- [EXERCISE]: Where in the records does the word "nieuwsbrief" appear? Copy each line that holds it.
╭─ INPUT
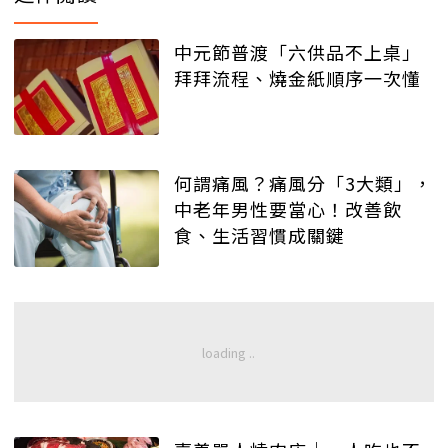
中元節普渡「六供品不上桌」
拜拜流程、燒金紙順序一次懂
何謂痛風？痛風分「3大類」，
中老年男性要當心！改善飲
食、生活習慣成關鍵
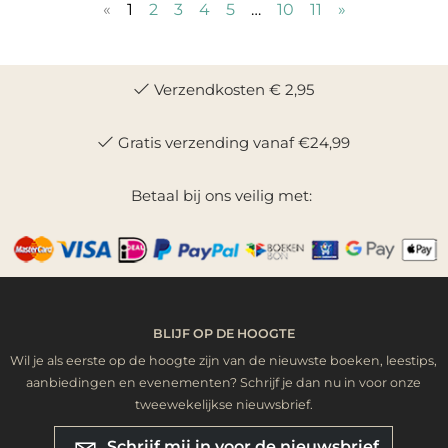
«
1
2
3
4
5
…
10
11
»
Verzendkosten € 2,95
Gratis verzending vanaf €24,99
Betaal bij ons veilig met:
BLIJF OP DE HOOGTE
Wil je als eerste op de hoogte zijn van de nieuwste boeken, leestips,
aanbiedingen en evenementen? Schrijf je dan nu in voor onze
tweewekelijkse nieuwsbrief.
Schrijf mij in voor de nieuwsbrief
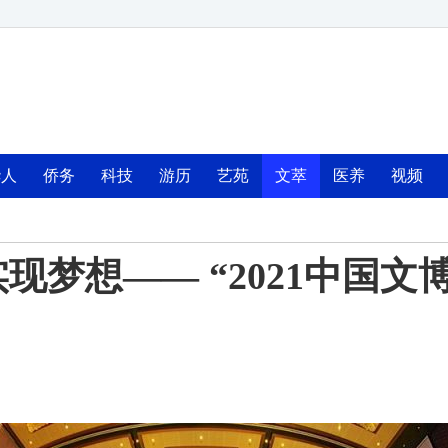
华人
侨务
科技
游历
艺苑
文萃
医养
视频
现梦想—— “2021中国文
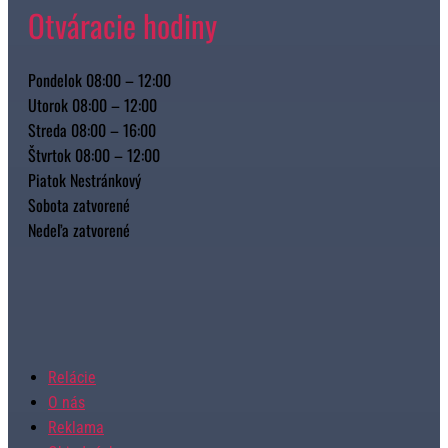
Otváracie hodiny
Pondelok 08:00 – 12:00
Utorok 08:00 – 12:00
Streda 08:00 – 16:00
Štvrtok 08:00 – 12:00
Piatok Nestránkový
Sobota zatvorené
Nedeľa zatvorené
Relácie
O nás
Reklama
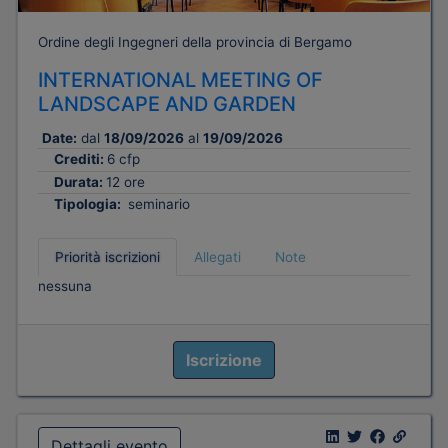
Ordine degli Ingegneri della provincia di Bergamo
INTERNATIONAL MEETING OF
LANDSCAPE AND GARDEN
Date:
dal
18/09/2026
al
19/09/2026
Crediti:
6 cfp
Durata:
12 ore
Tipologia:
seminario
Priorità iscrizioni
Allegati
Note
nessuna
Iscrizione
Dettagli evento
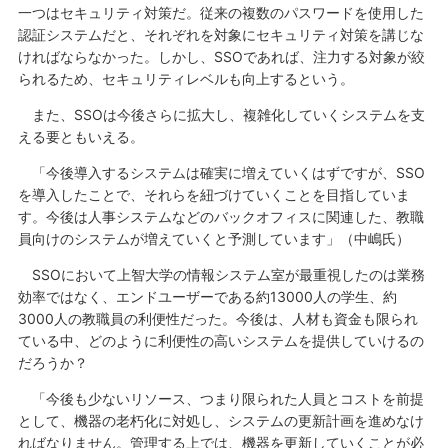
一つはセキュリティ対策だ。従来の複数のパスワードを使用した
認証システムだと、それぞれを対象にセキュリティ対策を講じな
ければならなかった。しかし、SSOであれば、注力する対象が絞
られるため、セキュリティレベルも向上するという。
また、SSOは今後さらに拡大し、複雑化していくシステムを支
える要ともいえる。
「今後導入するシステムは確実に増えていくはずですが、SSO
を導入したことで、それらを紐づけていくことを目指していま
す。今後は人事システムなどのバックオフィスに関連した、教職
員向けのシステムが増えていくと予測しています」（中嶋氏）
SSOにおいて上智大学の情報システム室が最重視したのは業務
効率ではなく、エンドユーザーである約13000人の学生、約
3000人の教職員の利便性だった。今後は、人材も資金も限られ
ている中、どのように利便性の高いシステムを提供していけるの
だろうか？
「今後も少ないリソース、つまり限られた人員とコストを前提
として、機器の老朽化に対処し、システムの更新計画を進めなけ
ればなりません。管理する上では、機器を更新していくことが必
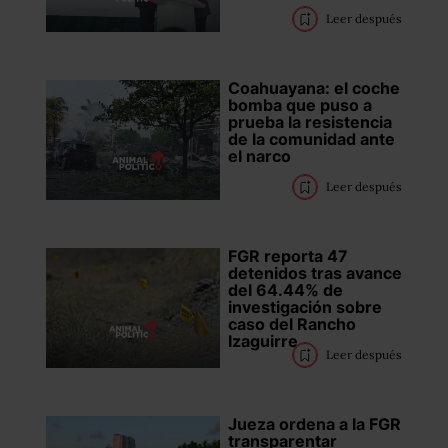
Leer después
Coahuayana: el coche
bomba que puso a
prueba la resistencia
de la comunidad ante
el narco
Leer después
FGR reporta 47
detenidos tras avance
del 64.44% de
investigación sobre
caso del Rancho
Izaguirre
Leer después
Jueza ordena a la FGR
transparentar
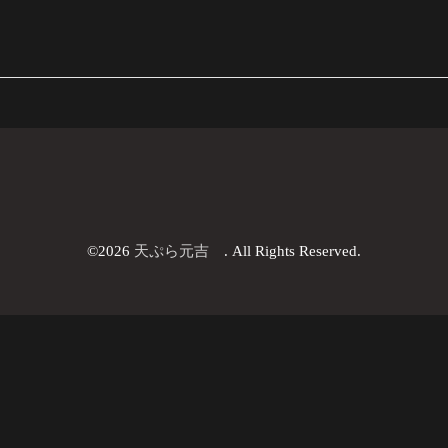
©2026
天ぷら元吉
. All Rights Reserved.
╰─
- [WRITTEN REPLY]:
tweewekelijkse nieuwsbrief.
Schrijf mij in voor de nieuwsbrief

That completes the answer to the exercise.